#BAMEOver - no more acronyms!
In solidarity with the #BAMEOver initiative of Inc Arts and in consultation with our arts industry peers, Chineke! Foundation will no longer use the acronym BME in its communications. Instead, we shall adopt the phrase Black and ethnically diverse from now on.
Five years ago, Chineke! set out on a mission to champion change and celebrate diversity within classical music. We have used BME in our communications and documentation since our organisation's inception as a way of identifying the primary beneficiaries of our charitable endeavours (though not to the exclusion of our fellow White musicians).
The acronyms BME (Black and Minority Ethnic) and BAME (Black, Asian and Minority Ethnic) were first conceived as a way of classifying people in contrast to the majority group of White British members of the UK population. They are used for the purposes of data collection, for recruitment forms, tick-boxes etc. but they are problematic.
An acronym, by its nature, is designed to curtail description, to be a shorthand.
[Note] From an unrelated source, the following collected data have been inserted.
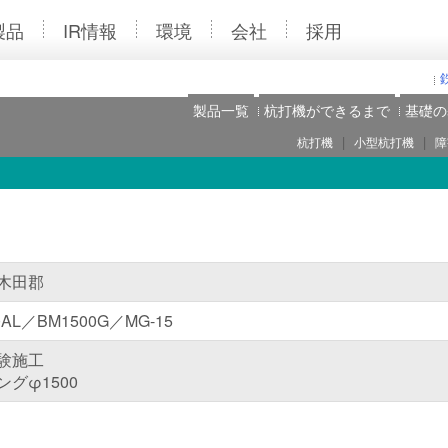
製品
IR情報
環境
会社
採用
製品一覧
杭打機ができるまで
基礎の
|
|
杭打機
小型杭打機
障
月
木田郡
0AL／BM1500G／MG-15
験施工
グφ1500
BME and BAME reduce individuals of diverse heritage into a single category, one which is the binary opposite to White. It limits curiosity and inquiry into identity and individual experiences. It collapses a whole concertina of different ethnicities and cultures into single letters. Acronyms are inadequate and outdated because you cannot describe people in that way.
Our change, which admittedly should have happened much sooner, comes after consultation with our peers in the arts sector and beyond. No single term could ever hope to encapsulate the full spectrum of ethnicities of our musicians and audiences. The world that we live in, a hopefully more enlightened one in the aftermath of the Black Lives Matter movement, demands that we recognise the rich diversity of the people who live in it.